The answer was a jagged fragment. Incomplete, yet sharp enough to draw blood.

The military reports remained clinical, blinded by their own metrics.

The columns were filled with technical observations:

Emotional Volatility: Elevated.

Avoidance Pattern: Active.

Trust Index: Zero.

The General closed the folder like a coffin lid. "He is still human. He still trembles. We have time."

No one disagreed. No one saw the storm gathering behind Eren's eyes.

In a narrow, rain-slicked alleyway, the shift began.

Eren didn't run this time.

He stood his ground as a figure emerged from the gloom, teeth bared, eyes filled with the cheap confidence of a predator.

Eren's hands were a map of tremors. His heart was a frantic bird trapped in a cage of ribs.

But his feet... his feet were anchored into the concrete.

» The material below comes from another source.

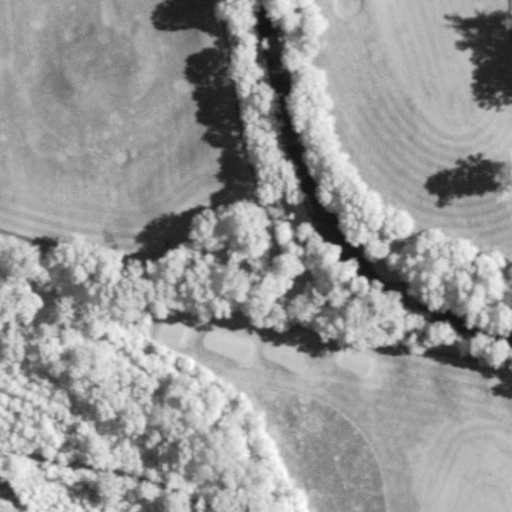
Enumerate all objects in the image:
road: (508, 19)
park: (296, 211)
road: (285, 264)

The Doll remained silent. She did not intervene. This was not a calculation; it was a birth.

The confrontation was swift. The man fell—not with a shout, but with the heavy, dull thud of a discarded thought.

The city didn't hear the sound. But the city recorded the frequency.

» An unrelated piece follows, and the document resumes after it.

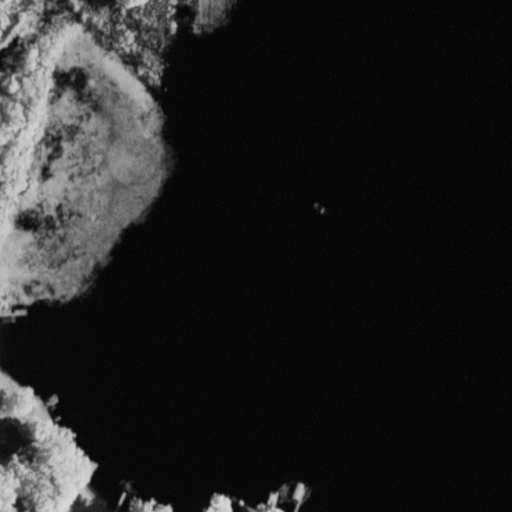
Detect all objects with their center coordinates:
building: (11, 442)
road: (12, 494)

Later that night, Eren stood before a cracked mirror.

He looked at the boy in the glass. He saw the terror. He saw the doubt. He saw the thousand questions that had no answers.

But beneath the surface of his eyes, he saw something else.

A microscopic point of absolute indifference.

A dead zone.

It hadn't fully awakened yet, but it was there—waiting for the world to give it a reason to grow.

The Genesis of the Void

The day the fear finally loses its voice is not a day of peace.

It is the day something far more ancient begins to hunt.